Fakat koloni acıları tarihin derinliklerine gömülüp kalmıyor. Her zaman “kara” bir gölge vardı, sömürünün sağladığı konforlu hayatların servis alanlarında. Hint metin eleştirmeni ve kuramcı Gayatri Spivak bu acıların toplumsal benlikte açtığı yaraları “tabi” konumu bağlamında irdeledi. Tabi konuşmaz, bir sesi yoktur, teni ise herhalde esmerdir. Önce İngiliz romancıların metinlerinde göründü, tabi konumunda tutulmak istenen esmer ve uyumsuz kişi. Bronte Kardeşlerin romanlarında belirsiz uzak bir diyardan gelen kuşkulu karakter uğursuz bir gelişmeyi haber verecek şekilde ortalıkta dolaşır veya tavan arasında kapalı tutulur. Earnshaw çiftliğine getirilen yoksul, sahipsiz çocuk Heathcliff aslında nereli? Çiftlik sahibinin kızı Catherine ile paylaştıkları tutkunun ağır bir suçmuş gibi damgalanmasının sebebi bu belirsiz geçmiş değil midir?
Uğultulu Tepeler’in Heathcliff’i 19. Yüzyılın ikinci yarısında intikam peşinde bir tekinsiz kişi olarak kendini tanıttı edebiyat dünyasına! İyi de bu kin, bu intikam beklentisi niye?
Aşağı yukarı aynı zaman diliminde Jane Eyre’in karizmatik kahramanı Edward Rochester hasbelkader evlenmiş olduğu Jamaikalı “deli kadın” Bertha Mason’u tavan arasında bir odaya kapatarak Jane ile kendine yeni mutlu bir gelecek kurmak istedi. Bertha bir “kreol”dur; yani Batı Hindistan’da doğmuş bir Avrupalı. “…Sömürgecinin toplumsal misyonunun yüceltilmesi için kendini kurban eden sömürge öznesinin inşası”ndan söz ediyor Spivak. Chorlette Bronte’nin kurgusunda Bertha evi ateşe verip kendini öldüren deli kadın rolünü oynamalıydı ki Jane Eyre İngiliz romanının feminist ferdiyetçi kadın kahramanı olabilsin. “Kreol”un benliği bu denli yaralıyken sahici yerli kim bilir neler yaşadı?
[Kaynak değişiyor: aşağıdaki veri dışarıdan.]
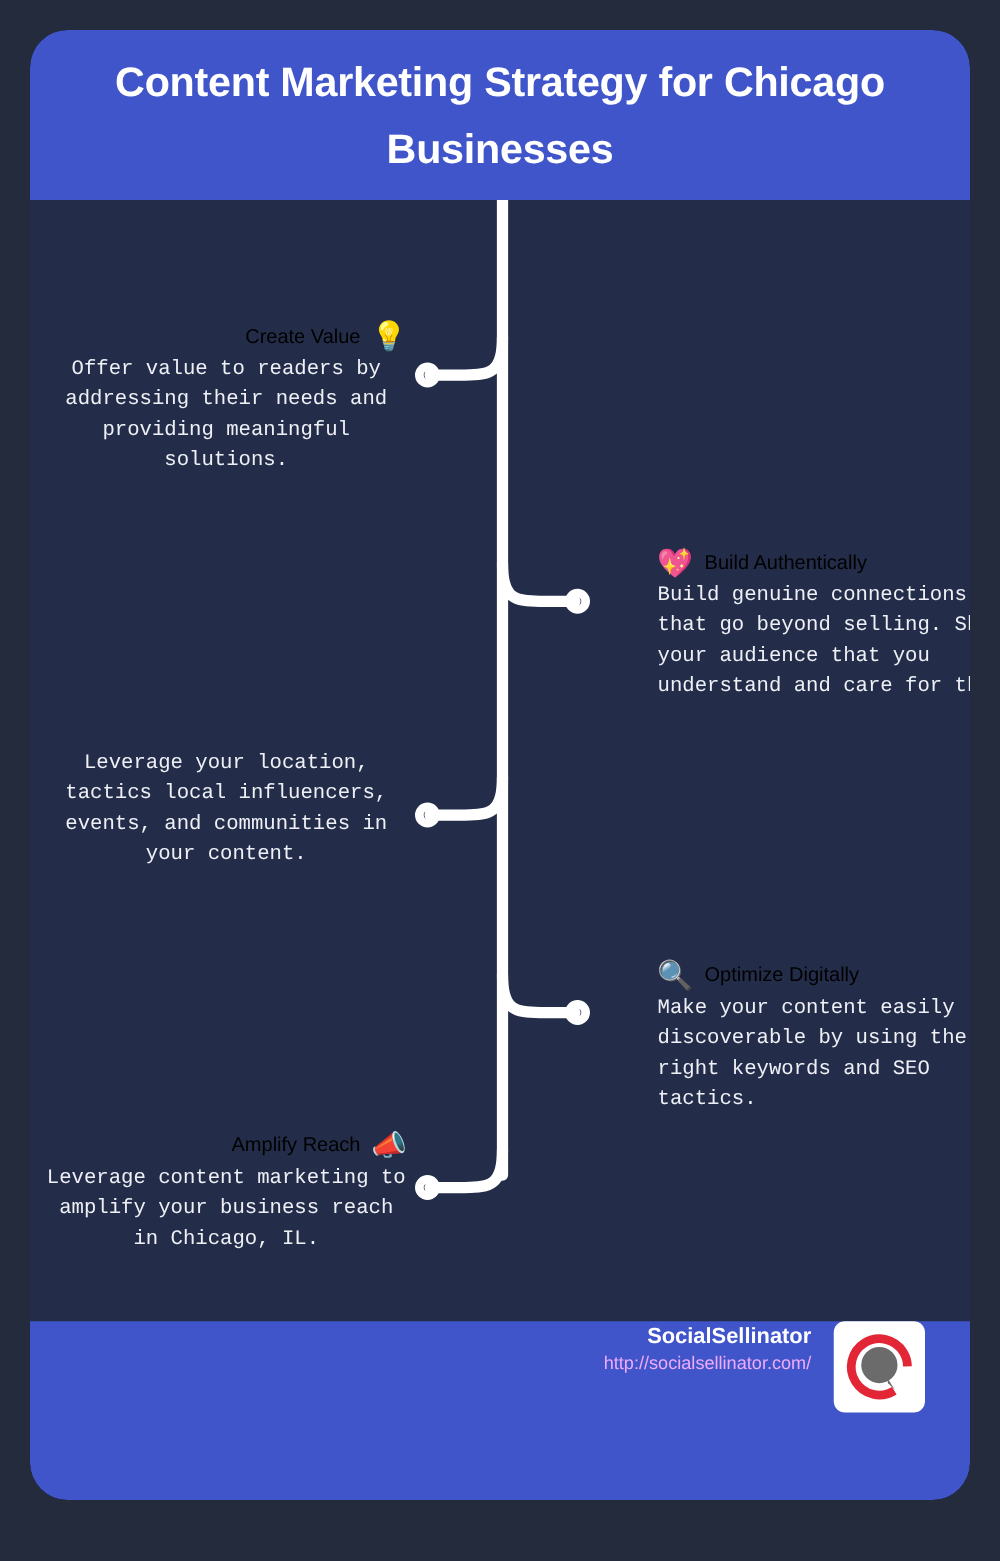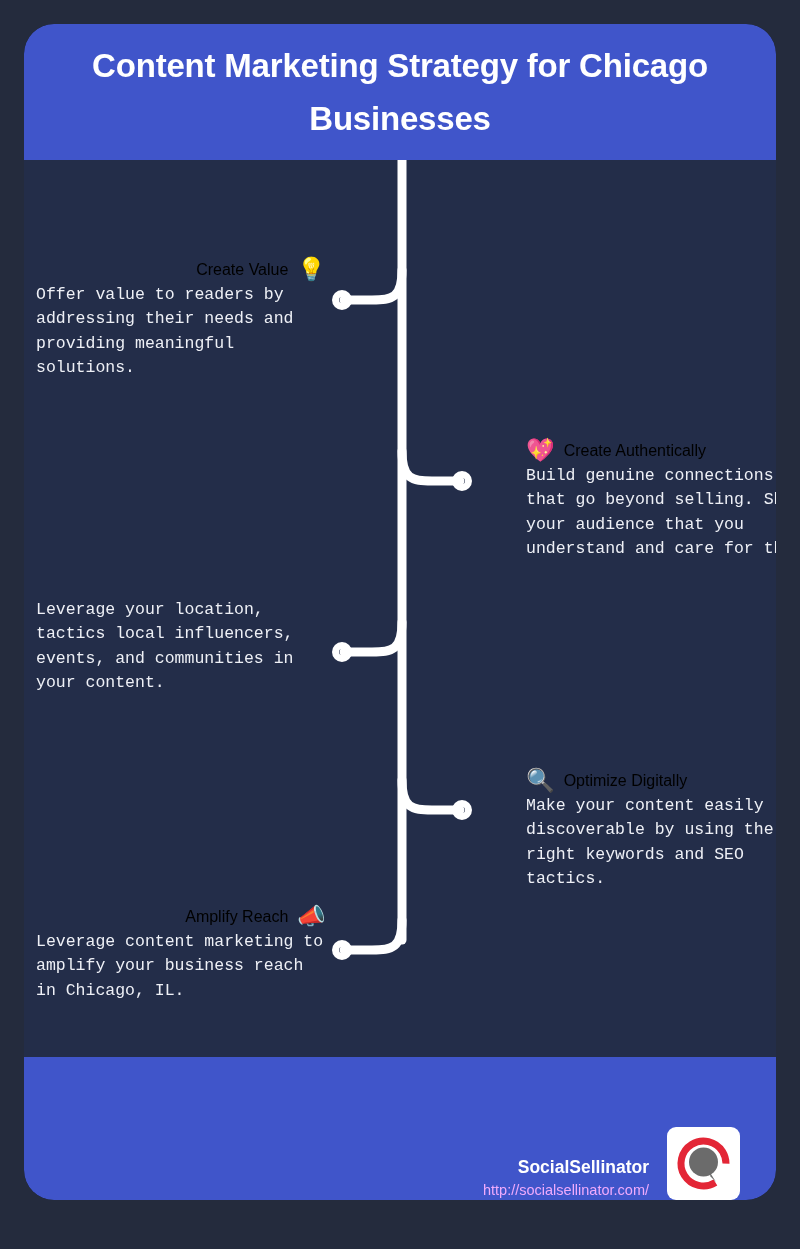"Create Value" .item.left { text-align: left -> center }
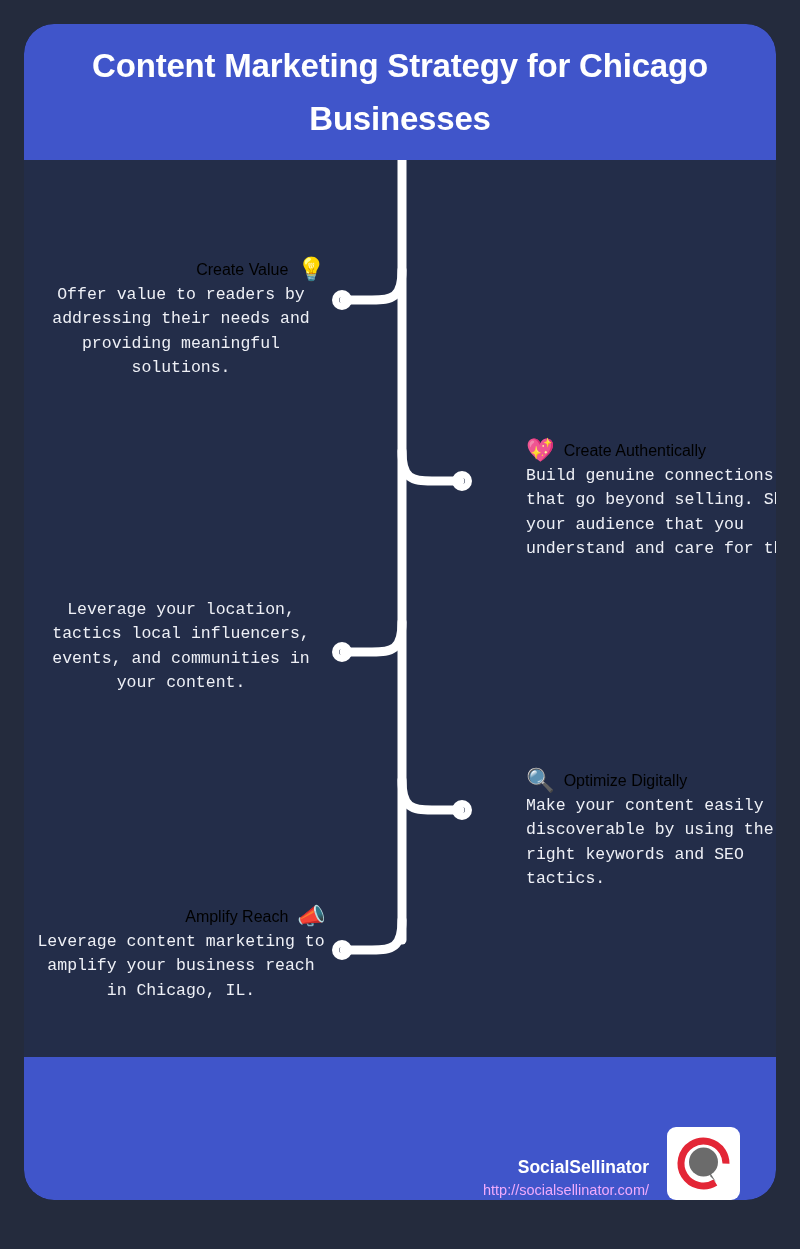"Create Authentically" span { text: Create -> Build }
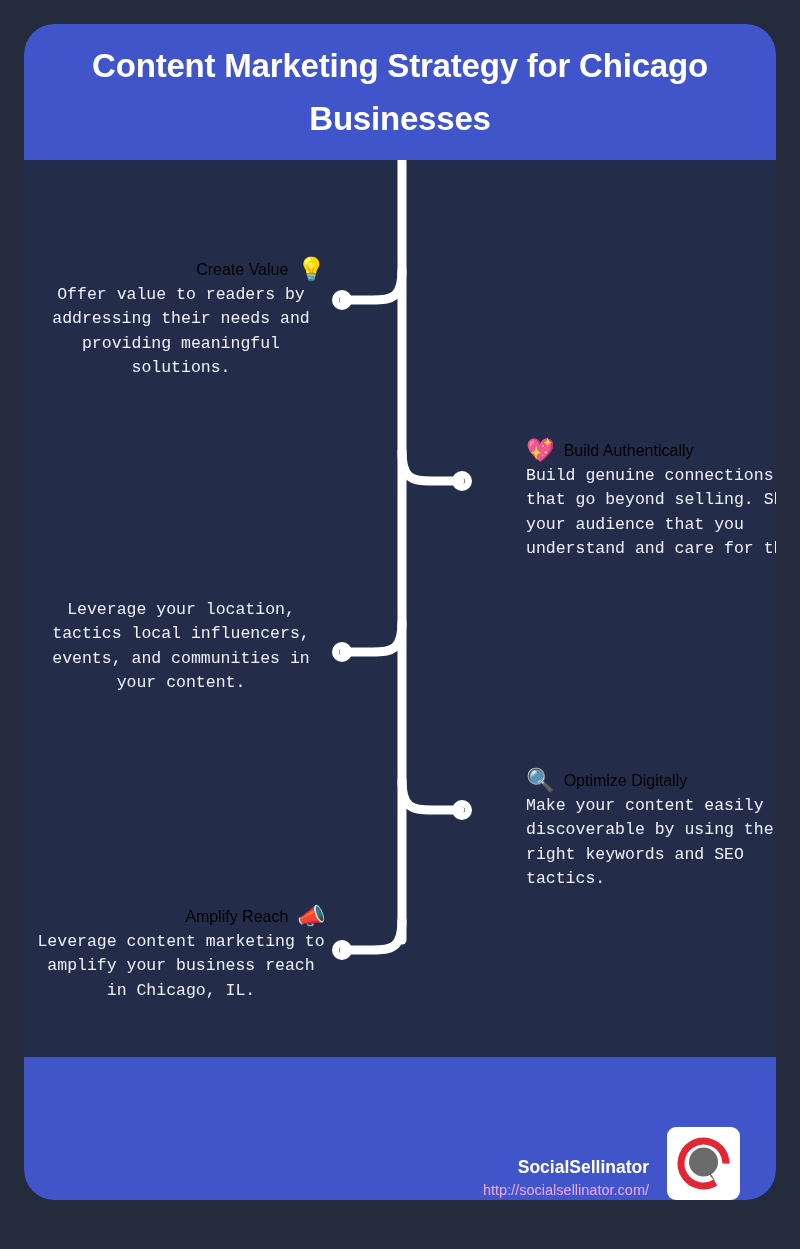"SocialSellinator" #footer { align-items: flex-end -> flex-start }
Çoğu zaman postkolonyalist edebiyat, şimdiki zamanı ve geleceği tehdit eden zulümleri çözümlemeye yardımcı olacak bir alfabeyle sunuyormuş gibi düşünülür. Postkolonyal edebiyat eleştirilerinin de yolu bir yerde Heathcliff’e çıkar.
Siyaseti de kavrayan bir imgedir dolaşımda olan: Kindar ve acıması olmayan esmer Heathcliff, 2007-2010 yılları arasında Britanya Başbakanı olan Brown’ın da kendini benzetmeye çalıştığı karakter… Sürekli dönen, dönmesi beklenen kin ve öfkenin temsilcisi, intikam almaya doymayan bir antikahraman Heathcliff. Servetlere kaynaklık eden toprakların yetim yoksul çocuğu var arka planında. Cezayir veya Martinik, Hindistan veya Güney Afrika; her tarafta biriken âhlar, oluşturduğu tsunami dalgalarının itmesiyle sınırları aşarak medeni âlemin kıyılarına vuruyor.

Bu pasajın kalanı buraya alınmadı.